Primed for success, William becomes the more articulate and vibrant of the two, with Arthur seeming guarded and shy. Then William injures his knee, and the camera closes in on his impassive face as the doctor says he might have to sit out a year. It's hard to guess how much of his stoicism is an act for the audience.
Arthur's mother becomes the warmest and fullest character, because she is the only one we see looking past the camera and talking to the person behind it. After celebrating Arthur's 18th birthday, she learns he has been cut off welfare, even though he is still a full-time student. "Do you all wonder sometime how am I living?" she asks, clearly talking to a person and not posterity. In all those hours of film, there were certainly other, unused moments when the barrier of the camera was broken down, but Sheila Agee must have done that a lot. She encourages her son, wears a Detroit Pistons sweatshirt and triumphantly passes a course to become a nurse's assistant. Yet she is plainly furious at St. Joseph's for what she considers the broken promises that let her son down and temporarily shattered his self-confidence.
In shaping "Hoop Dreams" into a dramatic 2-hour-and-51-minute narrative, the film makers do an expert job of demonstrating the pressures and excitement surrounding the boys. Both have crowds cheering as they take last-minute shots in do-or-die games that might lead to the state championship.
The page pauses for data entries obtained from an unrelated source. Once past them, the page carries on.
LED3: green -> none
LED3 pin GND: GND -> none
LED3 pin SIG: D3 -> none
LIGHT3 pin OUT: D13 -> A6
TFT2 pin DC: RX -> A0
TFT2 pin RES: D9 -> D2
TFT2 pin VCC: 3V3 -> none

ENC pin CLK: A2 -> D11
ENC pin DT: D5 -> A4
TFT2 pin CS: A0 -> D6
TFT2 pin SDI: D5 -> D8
By his junior year, William is getting dozens of letters from big-time basketball schools like Georgetown. One letter offers the lure, "We play on national television." Yet his grades have fallen so much he might be ineligible to play in college; he has fathered a child. He later recalls that when he went to Coach Pingatore for help dealing with his family, he was told, "Write them off."
Arthur, who has grown taller and wears a stylish fade haircut, has regained some confidence. But he has had a few weak seasons and hears from places like Mineral Area Junior College in Missouri. When he visits there, he finds they have no dorms. They do have an isolated house for the basketball team; six of the school's seven black students live there.
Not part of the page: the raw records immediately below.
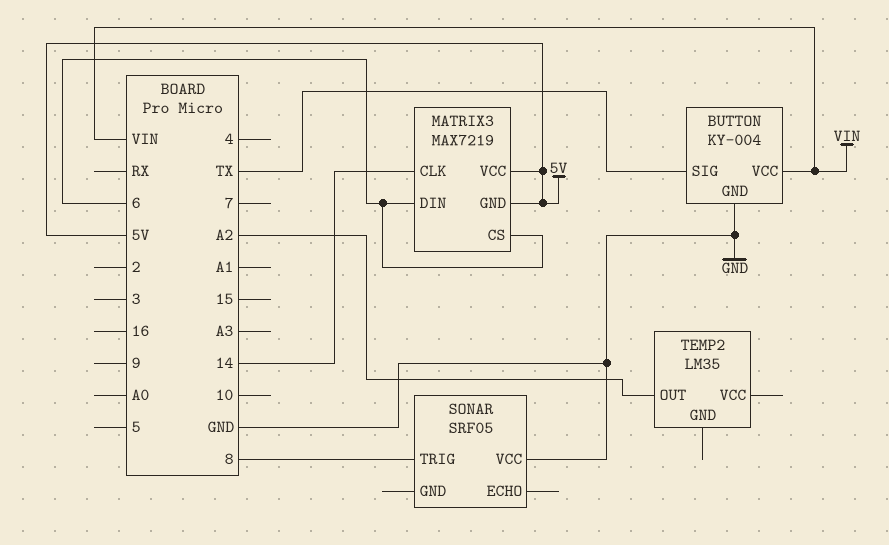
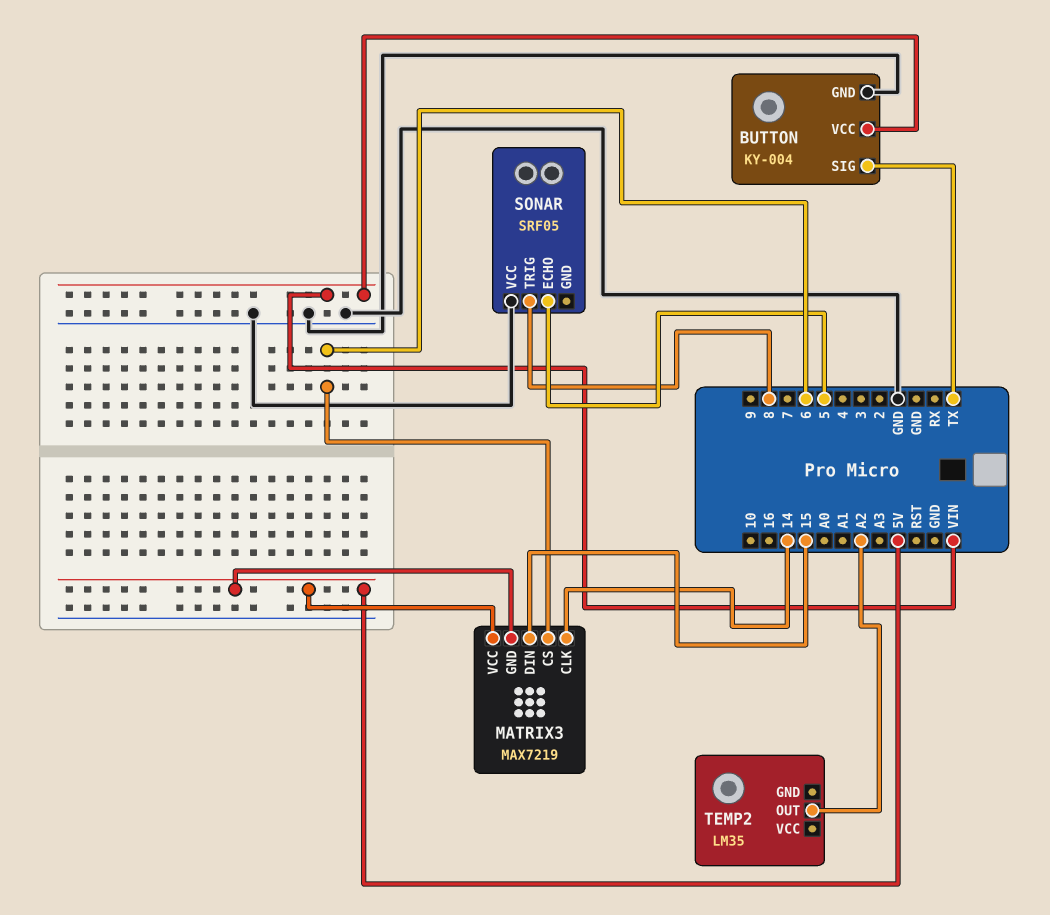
MATRIX3 pin DIN: 6 -> 15
SONAR pin ECHO: none -> 5

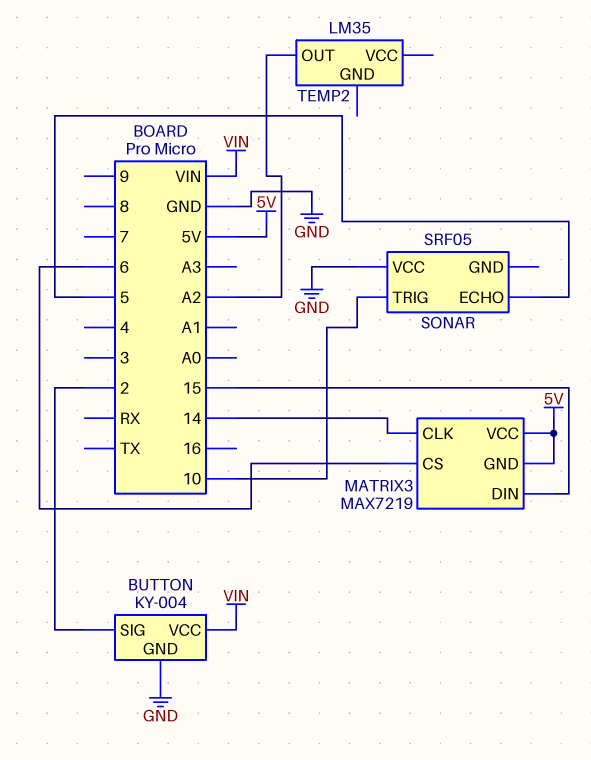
BUTTON pin SIG: TX -> 2
SONAR pin TRIG: 8 -> 10

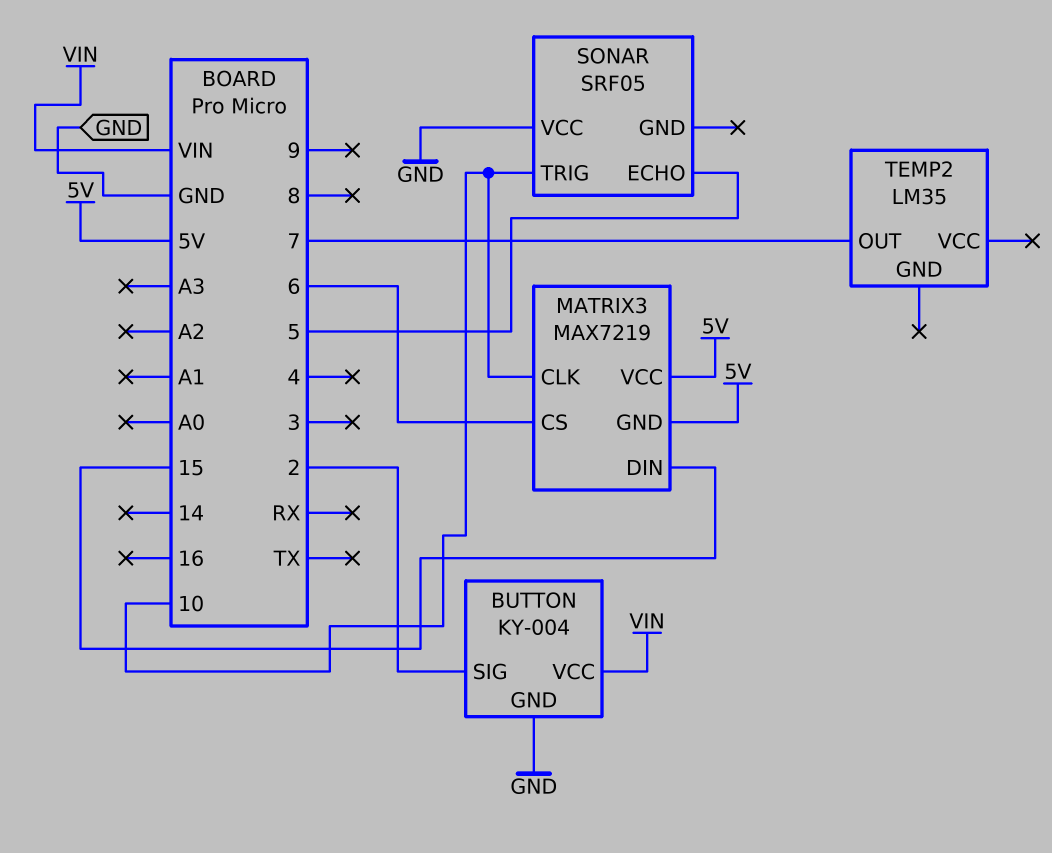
MATRIX3 pin CLK: 14 -> 10
TEMP2 pin OUT: A2 -> 7

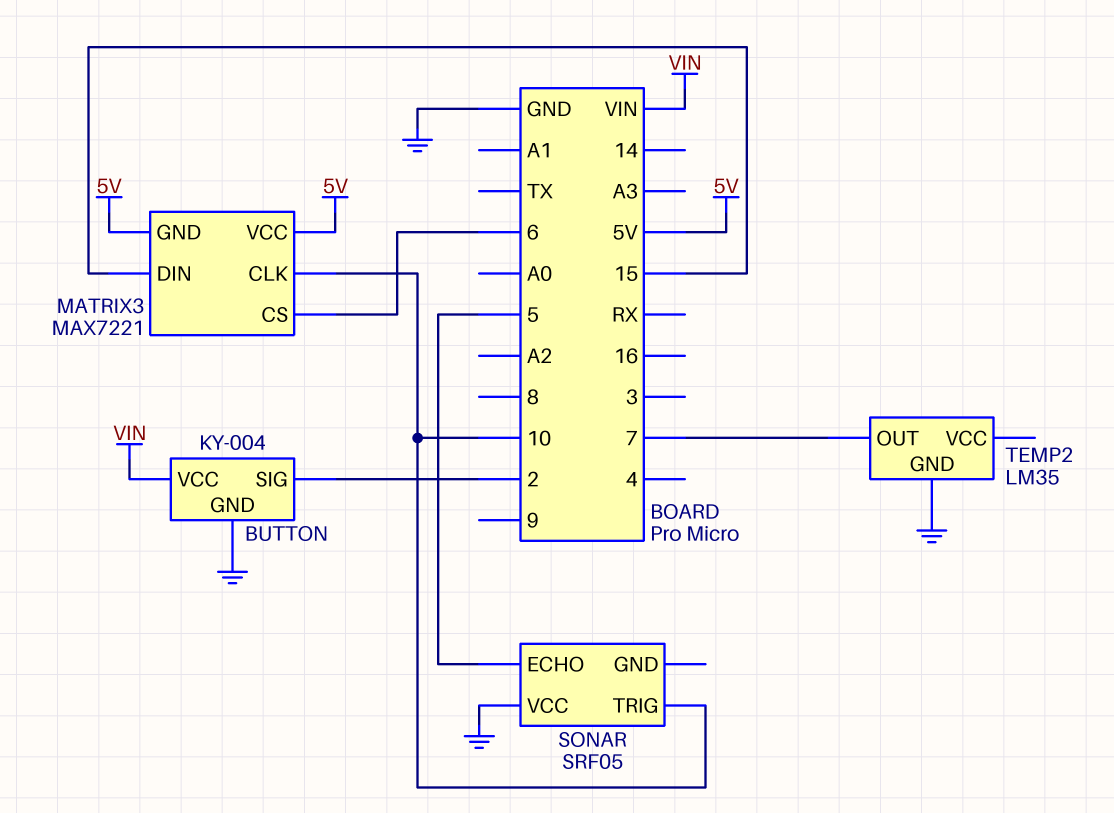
MATRIX3: MAX7219 -> MAX7221
TEMP2 pin GND: none -> GND

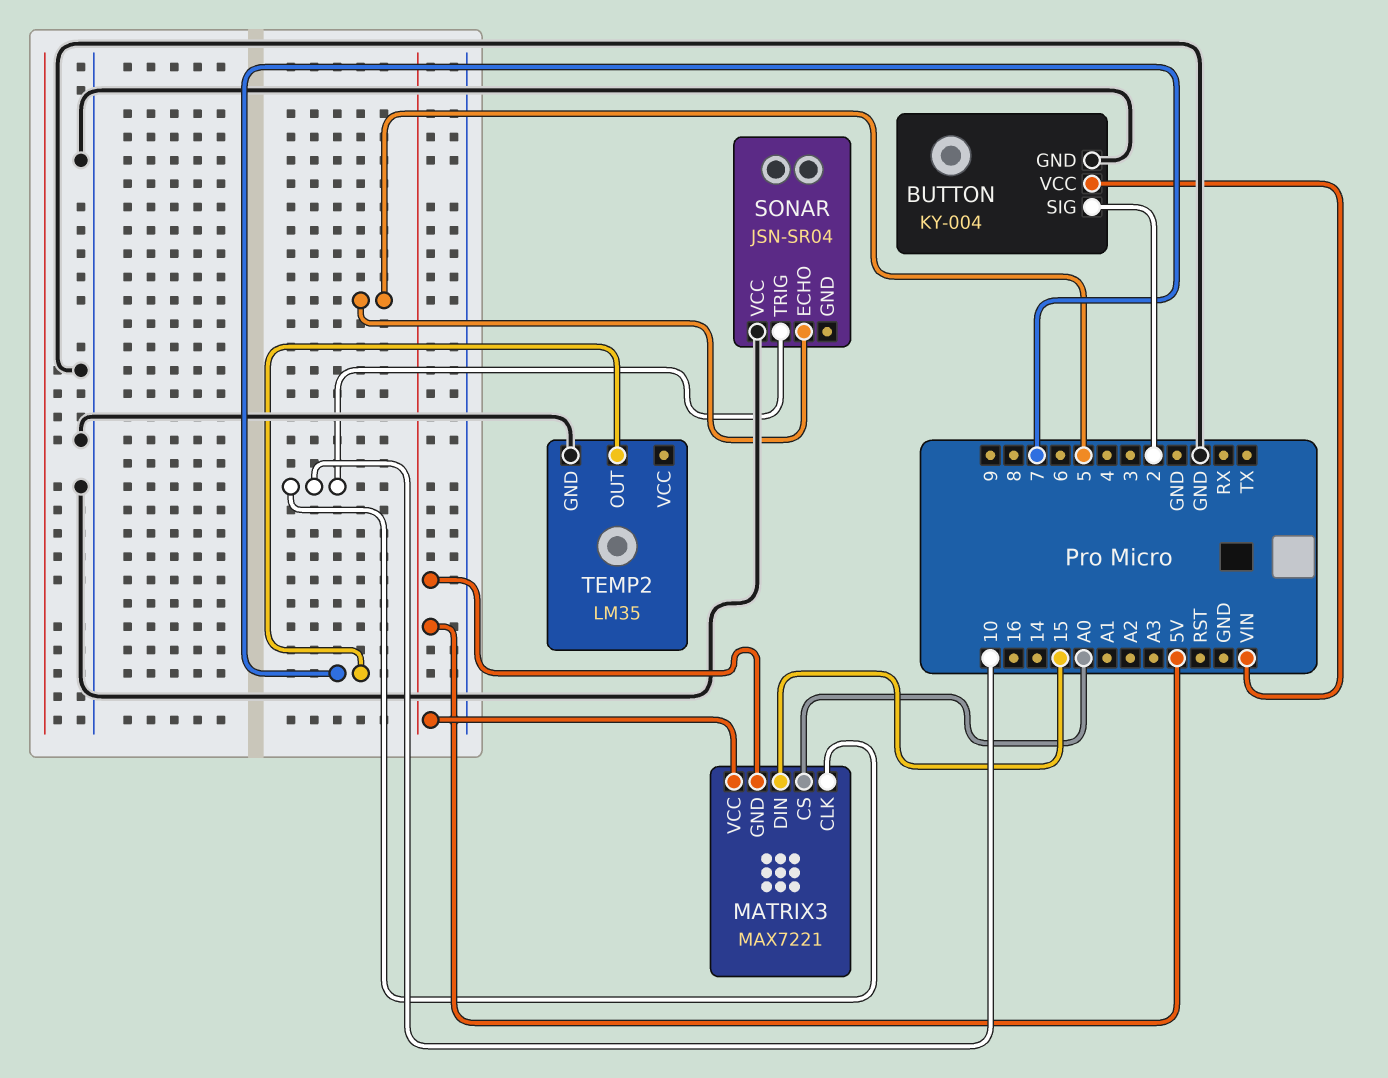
MATRIX3 pin CS: 6 -> A0
SONAR: SRF05 -> JSN-SR04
What is most disturbing about "Hoop Dreams" is that no one seems willing or equipped to help William and Arthur navigate between their dreams and reality. When William says wearily toward the end of the film, "Basketball is my ticket out of the ghetto," it sounds as if he is parroting a phrase that has been drilled into him, as if an alien has taken over his mind.
The story behind "Hoop Dreams" is not over, either. The TNT cable channel is planning to remake the story as a fictional movie for television. A book based on transcripts from the interviews will be released in the spring. Meanwhile, William and Arthur are now college seniors, William at Marquette University and Arthur at Arkansas State.
The National Collegiate Athletic Association has ruled, despite the film makers' appeals, that neither the boys nor their families may receive any money from the sale of the film because they would lose their amateur status and their scholarships. And just last week, St. Joseph High School filed a civil suit for defamation against the film makers and the distributor, Fine Line Features.
Depite all the drama on and off screen, a particularly quiet moment best captures the life lesson of "Hoop Dreams" and is the scene most likely to have audiences cheering. William, about to graduate from St. Joseph, tells Coach Pingatore of his college plans. "I'm going into communications," he says, "so when you come asking for donations, I'll know the right way to turn you down."
"Hoop Dreams" is rated PG-13 (Parents strongly cautioned). It includes some graphic scenes of knee surgery.
HOOP DREAMS Directed by Steve James; director of photography, Peter Gilbert; edited by Frederick Marx, Steve James and Bill Haugse; music by Ben Sidran; produced by Mr. Marx, Mr. James and Mr. Gilbert; released by Fine Line Features. At Avery Fisher Hall on Sunday at 8 P.M. as part of the 32d New York Film Festival. Running time: 171 minutes. This film is rated PG-13. WITH: Steve James, William Gates, Arthur Agee, Emma Gates, Sheila Agee and Gene Pingatore.